**Task requirements**
All entries below must be retyped exactly, though pictures are to be skipped.

**Given entries**

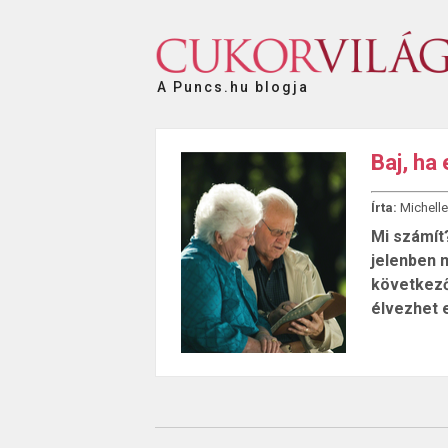
A Puncs.hu blogja
Baj, ha
Írta:
Michelle
Mi számít
jelenben 
következő
élvezhet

**Task answer**
A Puncs.hu blogja
Baj, ha
Írta:
Michelle
Mi számít
jelenben 
következő
élvezhet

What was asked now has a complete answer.